### Problem description
Give back all of the data exactly as written.

** Provided information follows **

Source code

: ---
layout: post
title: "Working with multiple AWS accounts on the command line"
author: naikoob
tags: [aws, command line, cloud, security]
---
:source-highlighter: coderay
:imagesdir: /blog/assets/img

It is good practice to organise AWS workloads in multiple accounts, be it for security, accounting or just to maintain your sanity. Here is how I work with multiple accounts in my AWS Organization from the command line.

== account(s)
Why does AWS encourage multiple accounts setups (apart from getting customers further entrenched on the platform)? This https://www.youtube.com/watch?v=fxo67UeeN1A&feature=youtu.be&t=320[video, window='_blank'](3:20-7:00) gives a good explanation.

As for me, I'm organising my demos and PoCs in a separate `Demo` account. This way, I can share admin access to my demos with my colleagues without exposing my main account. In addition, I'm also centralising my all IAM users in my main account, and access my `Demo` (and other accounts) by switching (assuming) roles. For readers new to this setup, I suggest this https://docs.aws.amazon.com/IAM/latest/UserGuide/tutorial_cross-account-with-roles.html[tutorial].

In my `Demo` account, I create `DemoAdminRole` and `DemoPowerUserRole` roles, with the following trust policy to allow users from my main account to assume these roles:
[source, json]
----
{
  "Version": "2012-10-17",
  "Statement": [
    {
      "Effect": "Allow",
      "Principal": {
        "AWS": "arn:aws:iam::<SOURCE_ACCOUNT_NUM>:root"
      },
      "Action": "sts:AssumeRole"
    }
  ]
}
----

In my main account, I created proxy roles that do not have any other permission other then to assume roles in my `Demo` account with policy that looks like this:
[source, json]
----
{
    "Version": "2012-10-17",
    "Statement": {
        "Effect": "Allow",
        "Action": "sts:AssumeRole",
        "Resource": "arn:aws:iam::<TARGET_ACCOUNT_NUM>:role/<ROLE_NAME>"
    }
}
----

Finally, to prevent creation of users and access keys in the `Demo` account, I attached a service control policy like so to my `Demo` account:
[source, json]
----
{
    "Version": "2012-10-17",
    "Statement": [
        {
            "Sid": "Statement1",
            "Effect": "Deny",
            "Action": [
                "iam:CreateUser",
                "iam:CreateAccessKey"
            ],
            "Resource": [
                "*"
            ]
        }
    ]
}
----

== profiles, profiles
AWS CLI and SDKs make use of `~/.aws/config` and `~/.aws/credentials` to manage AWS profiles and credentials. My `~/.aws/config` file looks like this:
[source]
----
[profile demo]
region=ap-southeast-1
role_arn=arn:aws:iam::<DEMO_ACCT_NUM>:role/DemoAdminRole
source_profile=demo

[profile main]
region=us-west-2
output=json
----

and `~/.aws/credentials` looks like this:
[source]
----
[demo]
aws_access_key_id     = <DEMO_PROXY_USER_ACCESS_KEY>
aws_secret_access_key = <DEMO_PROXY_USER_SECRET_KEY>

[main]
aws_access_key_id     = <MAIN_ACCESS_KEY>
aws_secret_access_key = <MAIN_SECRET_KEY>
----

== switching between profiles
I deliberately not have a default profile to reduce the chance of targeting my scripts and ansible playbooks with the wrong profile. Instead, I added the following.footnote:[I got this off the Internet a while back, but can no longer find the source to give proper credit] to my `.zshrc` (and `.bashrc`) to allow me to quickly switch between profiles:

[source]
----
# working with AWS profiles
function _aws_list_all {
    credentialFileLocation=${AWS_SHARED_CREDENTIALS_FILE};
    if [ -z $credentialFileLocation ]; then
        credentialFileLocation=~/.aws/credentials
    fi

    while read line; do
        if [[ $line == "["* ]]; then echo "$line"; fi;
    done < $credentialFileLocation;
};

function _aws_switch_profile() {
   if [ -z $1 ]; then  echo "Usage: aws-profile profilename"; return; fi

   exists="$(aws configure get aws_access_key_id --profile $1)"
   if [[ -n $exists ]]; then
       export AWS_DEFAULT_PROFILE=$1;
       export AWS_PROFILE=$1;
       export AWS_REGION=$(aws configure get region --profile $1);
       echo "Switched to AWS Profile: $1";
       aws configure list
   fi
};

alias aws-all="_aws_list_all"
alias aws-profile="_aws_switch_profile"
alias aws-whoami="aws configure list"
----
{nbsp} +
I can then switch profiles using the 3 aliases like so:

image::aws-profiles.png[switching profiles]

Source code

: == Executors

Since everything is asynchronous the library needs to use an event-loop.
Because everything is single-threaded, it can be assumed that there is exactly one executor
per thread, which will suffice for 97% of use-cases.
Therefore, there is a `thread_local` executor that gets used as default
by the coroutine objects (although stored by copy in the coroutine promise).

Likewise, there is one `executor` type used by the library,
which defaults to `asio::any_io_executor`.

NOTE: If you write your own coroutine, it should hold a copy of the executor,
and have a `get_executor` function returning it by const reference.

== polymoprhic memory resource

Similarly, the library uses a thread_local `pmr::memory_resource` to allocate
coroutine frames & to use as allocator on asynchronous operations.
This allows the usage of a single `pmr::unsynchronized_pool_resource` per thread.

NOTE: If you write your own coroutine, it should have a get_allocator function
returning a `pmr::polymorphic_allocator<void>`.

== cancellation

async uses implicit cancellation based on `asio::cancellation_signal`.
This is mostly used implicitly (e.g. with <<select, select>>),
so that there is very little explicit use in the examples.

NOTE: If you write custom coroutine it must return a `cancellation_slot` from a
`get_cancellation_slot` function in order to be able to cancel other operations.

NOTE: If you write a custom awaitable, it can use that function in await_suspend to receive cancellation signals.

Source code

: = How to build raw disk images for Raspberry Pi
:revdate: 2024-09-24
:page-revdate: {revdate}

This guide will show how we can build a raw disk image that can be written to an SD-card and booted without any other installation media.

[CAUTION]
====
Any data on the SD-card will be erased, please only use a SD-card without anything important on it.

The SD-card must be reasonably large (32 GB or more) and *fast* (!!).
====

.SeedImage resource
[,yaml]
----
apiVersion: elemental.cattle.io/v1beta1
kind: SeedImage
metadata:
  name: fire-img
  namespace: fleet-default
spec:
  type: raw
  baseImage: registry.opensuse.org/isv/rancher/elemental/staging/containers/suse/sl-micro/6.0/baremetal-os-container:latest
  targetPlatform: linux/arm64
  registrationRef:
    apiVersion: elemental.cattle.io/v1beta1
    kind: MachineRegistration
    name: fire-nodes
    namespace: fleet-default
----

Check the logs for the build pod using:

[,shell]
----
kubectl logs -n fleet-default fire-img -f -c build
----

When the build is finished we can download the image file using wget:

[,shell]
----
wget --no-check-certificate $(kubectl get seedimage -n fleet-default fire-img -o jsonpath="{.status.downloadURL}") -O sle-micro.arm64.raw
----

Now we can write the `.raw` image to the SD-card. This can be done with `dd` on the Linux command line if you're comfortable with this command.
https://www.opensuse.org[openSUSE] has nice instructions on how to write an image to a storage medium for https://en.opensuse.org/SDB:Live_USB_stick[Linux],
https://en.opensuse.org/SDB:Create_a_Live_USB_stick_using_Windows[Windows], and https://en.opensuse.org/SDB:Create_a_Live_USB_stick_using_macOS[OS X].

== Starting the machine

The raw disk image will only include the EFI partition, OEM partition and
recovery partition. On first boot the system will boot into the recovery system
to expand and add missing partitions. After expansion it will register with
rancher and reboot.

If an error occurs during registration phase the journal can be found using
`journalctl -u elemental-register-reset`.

** End of Provided information **

### Your solution
Source code

: ---
layout: post
title: "Working with multiple AWS accounts on the command line"
author: naikoob
tags: [aws, command line, cloud, security]
---
:source-highlighter: coderay
:imagesdir: /blog/assets/img

It is good practice to organise AWS workloads in multiple accounts, be it for security, accounting or just to maintain your sanity. Here is how I work with multiple accounts in my AWS Organization from the command line.

== account(s)
Why does AWS encourage multiple accounts setups (apart from getting customers further entrenched on the platform)? This https://www.youtube.com/watch?v=fxo67UeeN1A&feature=youtu.be&t=320[video, window='_blank'](3:20-7:00) gives a good explanation.

As for me, I'm organising my demos and PoCs in a separate `Demo` account. This way, I can share admin access to my demos with my colleagues without exposing my main account. In addition, I'm also centralising my all IAM users in my main account, and access my `Demo` (and other accounts) by switching (assuming) roles. For readers new to this setup, I suggest this https://docs.aws.amazon.com/IAM/latest/UserGuide/tutorial_cross-account-with-roles.html[tutorial].

In my `Demo` account, I create `DemoAdminRole` and `DemoPowerUserRole` roles, with the following trust policy to allow users from my main account to assume these roles:
[source, json]
----
{
  "Version": "2012-10-17",
  "Statement": [
    {
      "Effect": "Allow",
      "Principal": {
        "AWS": "arn:aws:iam::<SOURCE_ACCOUNT_NUM>:root"
      },
      "Action": "sts:AssumeRole"
    }
  ]
}
----

In my main account, I created proxy roles that do not have any other permission other then to assume roles in my `Demo` account with policy that looks like this:
[source, json]
----
{
    "Version": "2012-10-17",
    "Statement": {
        "Effect": "Allow",
        "Action": "sts:AssumeRole",
        "Resource": "arn:aws:iam::<TARGET_ACCOUNT_NUM>:role/<ROLE_NAME>"
    }
}
----

Finally, to prevent creation of users and access keys in the `Demo` account, I attached a service control policy like so to my `Demo` account:
[source, json]
----
{
    "Version": "2012-10-17",
    "Statement": [
        {
            "Sid": "Statement1",
            "Effect": "Deny",
            "Action": [
                "iam:CreateUser",
                "iam:CreateAccessKey"
            ],
            "Resource": [
                "*"
            ]
        }
    ]
}
----

== profiles, profiles
AWS CLI and SDKs make use of `~/.aws/config` and `~/.aws/credentials` to manage AWS profiles and credentials. My `~/.aws/config` file looks like this:
[source]
----
[profile demo]
region=ap-southeast-1
role_arn=arn:aws:iam::<DEMO_ACCT_NUM>:role/DemoAdminRole
source_profile=demo

[profile main]
region=us-west-2
output=json
----

and `~/.aws/credentials` looks like this:
[source]
----
[demo]
aws_access_key_id     = <DEMO_PROXY_USER_ACCESS_KEY>
aws_secret_access_key = <DEMO_PROXY_USER_SECRET_KEY>

[main]
aws_access_key_id     = <MAIN_ACCESS_KEY>
aws_secret_access_key = <MAIN_SECRET_KEY>
----

== switching between profiles
I deliberately not have a default profile to reduce the chance of targeting my scripts and ansible playbooks with the wrong profile. Instead, I added the following.footnote:[I got this off the Internet a while back, but can no longer find the source to give proper credit] to my `.zshrc` (and `.bashrc`) to allow me to quickly switch between profiles:

[source]
----
# working with AWS profiles
function _aws_list_all {
    credentialFileLocation=${AWS_SHARED_CREDENTIALS_FILE};
    if [ -z $credentialFileLocation ]; then
        credentialFileLocation=~/.aws/credentials
    fi

    while read line; do
        if [[ $line == "["* ]]; then echo "$line"; fi;
    done < $credentialFileLocation;
};

function _aws_switch_profile() {
   if [ -z $1 ]; then  echo "Usage: aws-profile profilename"; return; fi

   exists="$(aws configure get aws_access_key_id --profile $1)"
   if [[ -n $exists ]]; then
       export AWS_DEFAULT_PROFILE=$1;
       export AWS_PROFILE=$1;
       export AWS_REGION=$(aws configure get region --profile $1);
       echo "Switched to AWS Profile: $1";
       aws configure list
   fi
};

alias aws-all="_aws_list_all"
alias aws-profile="_aws_switch_profile"
alias aws-whoami="aws configure list"
----
{nbsp} +
I can then switch profiles using the 3 aliases like so:

image::aws-profiles.png[switching profiles]

Source code

: == Executors

Since everything is asynchronous the library needs to use an event-loop.
Because everything is single-threaded, it can be assumed that there is exactly one executor
per thread, which will suffice for 97% of use-cases.
Therefore, there is a `thread_local` executor that gets used as default
by the coroutine objects (although stored by copy in the coroutine promise).

Likewise, there is one `executor` type used by the library,
which defaults to `asio::any_io_executor`.

NOTE: If you write your own coroutine, it should hold a copy of the executor,
and have a `get_executor` function returning it by const reference.

== polymoprhic memory resource

Similarly, the library uses a thread_local `pmr::memory_resource` to allocate
coroutine frames & to use as allocator on asynchronous operations.
This allows the usage of a single `pmr::unsynchronized_pool_resource` per thread.

NOTE: If you write your own coroutine, it should have a get_allocator function
returning a `pmr::polymorphic_allocator<void>`.

== cancellation

async uses implicit cancellation based on `asio::cancellation_signal`.
This is mostly used implicitly (e.g. with <<select, select>>),
so that there is very little explicit use in the examples.

NOTE: If you write custom coroutine it must return a `cancellation_slot` from a
`get_cancellation_slot` function in order to be able to cancel other operations.

NOTE: If you write a custom awaitable, it can use that function in await_suspend to receive cancellation signals.

Source code

: = How to build raw disk images for Raspberry Pi
:revdate: 2024-09-24
:page-revdate: {revdate}

This guide will show how we can build a raw disk image that can be written to an SD-card and booted without any other installation media.

[CAUTION]
====
Any data on the SD-card will be erased, please only use a SD-card without anything important on it.

The SD-card must be reasonably large (32 GB or more) and *fast* (!!).
====

.SeedImage resource
[,yaml]
----
apiVersion: elemental.cattle.io/v1beta1
kind: SeedImage
metadata:
  name: fire-img
  namespace: fleet-default
spec:
  type: raw
  baseImage: registry.opensuse.org/isv/rancher/elemental/staging/containers/suse/sl-micro/6.0/baremetal-os-container:latest
  targetPlatform: linux/arm64
  registrationRef:
    apiVersion: elemental.cattle.io/v1beta1
    kind: MachineRegistration
    name: fire-nodes
    namespace: fleet-default
----

Check the logs for the build pod using:

[,shell]
----
kubectl logs -n fleet-default fire-img -f -c build
----

When the build is finished we can download the image file using wget:

[,shell]
----
wget --no-check-certificate $(kubectl get seedimage -n fleet-default fire-img -o jsonpath="{.status.downloadURL}") -O sle-micro.arm64.raw
----

Now we can write the `.raw` image to the SD-card. This can be done with `dd` on the Linux command line if you're comfortable with this command.
https://www.opensuse.org[openSUSE] has nice instructions on how to write an image to a storage medium for https://en.opensuse.org/SDB:Live_USB_stick[Linux],
https://en.opensuse.org/SDB:Create_a_Live_USB_stick_using_Windows[Windows], and https://en.opensuse.org/SDB:Create_a_Live_USB_stick_using_macOS[OS X].

== Starting the machine

The raw disk image will only include the EFI partition, OEM partition and
recovery partition. On first boot the system will boot into the recovery system
to expand and add missing partitions. After expansion it will register with
rancher and reboot.

If an error occurs during registration phase the journal can be found using
`journalctl -u elemental-register-reset`.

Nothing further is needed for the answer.